▶ DIRECTIONS:
- a) In the Zoom teaching tips, which two measures together are called a great approach to meeting security?
- b) From the Zoom teaching tips, extract the passage starting at "How can a teacher" and ending at "join your meeting.".

═══ EXTRACT

How can a teacher ensure the security of a meeting (i.e. to prevent Zoom-bombing)?

Solution

There is no single technique (or combination) that are perfect, but there are a couple of key steps. First, require a password. You share the password when you distribute the Zoom meeting invitation. This approach works most of the time, but of course one of your students could then forward the invitation to their friends, or post it somewhere on the web, and then anybody can join your meeting.

So, the next level of security is to enable the Waiting Room. This step places users in a list while they wait for the host to grant entry into the meeting. This is more work for the host, especially if the meeting is large, but you can view names and only admit those you recognize. This can be less useful for huge classes, especially where you won't remember the names of all of your students. It is also a good idea to remind students that the name they type in as their displayed name when they join your meeting should be their actual name (e.g. not a nickname, not initials)

Together, password + waiting room is a great approach.

Problem

How does a teacher help their students learn how to use Zoom, especially from afar?

Solution

Provide lots of opportunities for deliberate practice of key Zoom workflows at the start of the term. For example, take some time to let everybody practice, for example:
      • using the raise and lower hand feature
      • accessing and using the chat window
      • muting and unmuting their microphone
      • changing the screen layout from Speaker view to Grid view
Also, in your syllabus, provide direct links to support options, like these pages and videos from Zoom:

Problem

The teacher wants to create breakout rooms on specific topics and then assign each student to the room they identify as interesting to them.
 
Zoom does not allow participants to self-assign to rooms; that is a power only the host has.

Solution

Before you start admitting participants from the waiting room, select the Breakout Rooms button and set up the rooms you want to have by creating them and giving them unique descriptive names. Then, place a number in front of each descriptive name. For example, rooms might be "1 Screen Sharing" and "2 Polling." It is a good idea to create the rooms before the meeting starts, so that you don't spend time during the meeting on this task.

Then, during your meeting, provide those room descriptions to the participants. I like to paste the room names into the chat window. Now ask each participant to rename themself by placing the number of the room they want to join in front of their name. For example, I would rename myself "Joe" to "2 Joe" if I want to join the room that will discuss Polling.

Once all participants have renamed, then assign participants to those breakout rooms as shown below. It is fantastic that Zoom organizes the participants in alphabetic (numerical) order, which makes it very easy to select all of the "Room 1" participants in Room 1, and so on.



Problem

I'm sharing my screen, so I can't see all of the participants as well as I normally can using the grid view

Solution

If you have another device (laptop, tablet, smartphone), then join your meeting from that device also. You can then set it (because it is a participant), to grid view. Just make sure to disable the microphone and to mute the speakers on that second device so you don't get audio feedback.

Problem

I hate to draw annotations on the shared whiteboard using my mouse or trackpad - it is just awkward

Solution

If you have a device like a tablet that is easier to draw on, then join your meeting with that device, and then make that device Co-Host (or otherwise allow it to Share Screen). You can then open the Whiteboard on the tablet and draw on the tablet screen with your finger or stylus.

══════
═══ INFORMATION PROVIDED

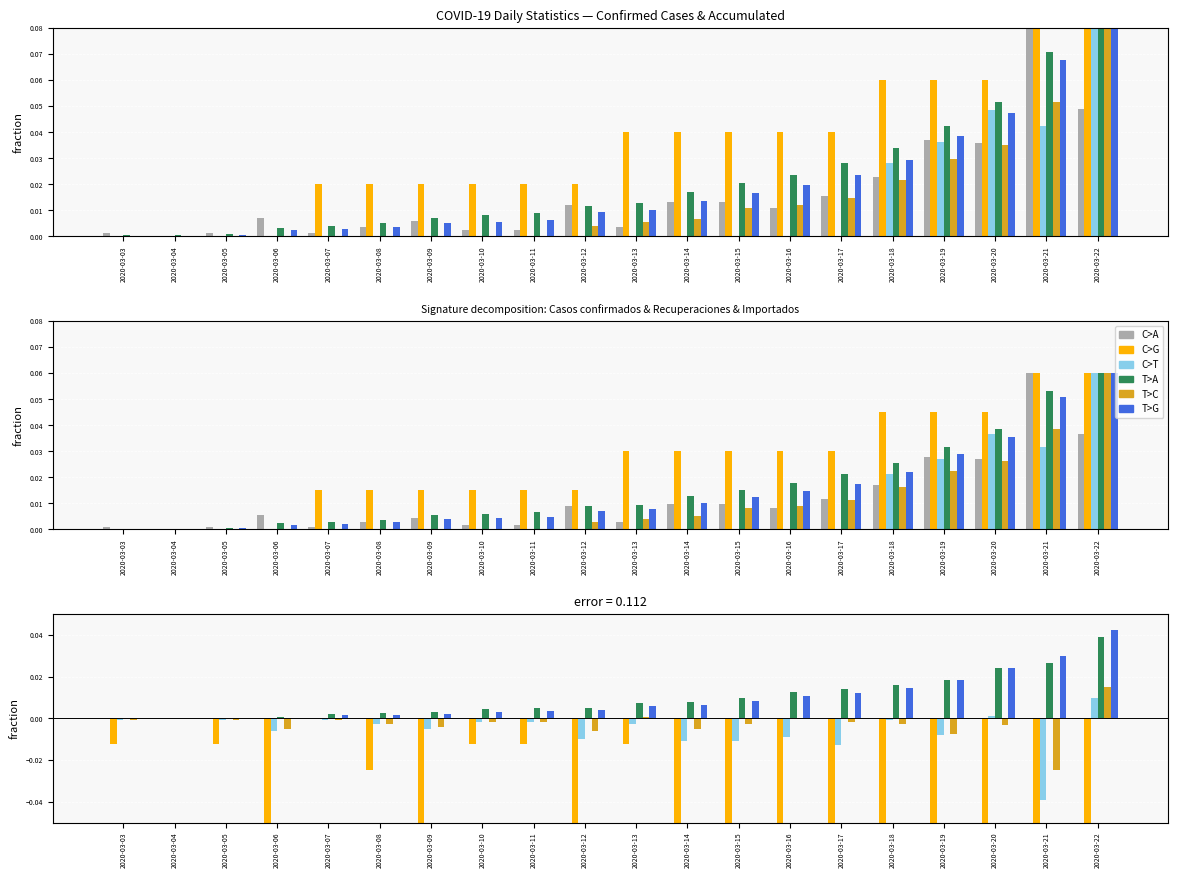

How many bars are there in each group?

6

══════

▶ RESPONSES FOR EACH TASK:
- a) Requiring a password and enabling the Waiting Room.

- b)
How can a teacher ensure the security of a meeting (i.e. to prevent Zoom-bombing)?

Solution

There is no single technique (or combination) that are perfect, but there are a couple of key steps. First, require a password. You share the password when you distribute the Zoom meeting invitation. This approach works most of the time, but of course one of your students could then forward the invitation to their friends, or post it somewhere on the web, and then anybody can join your meeting.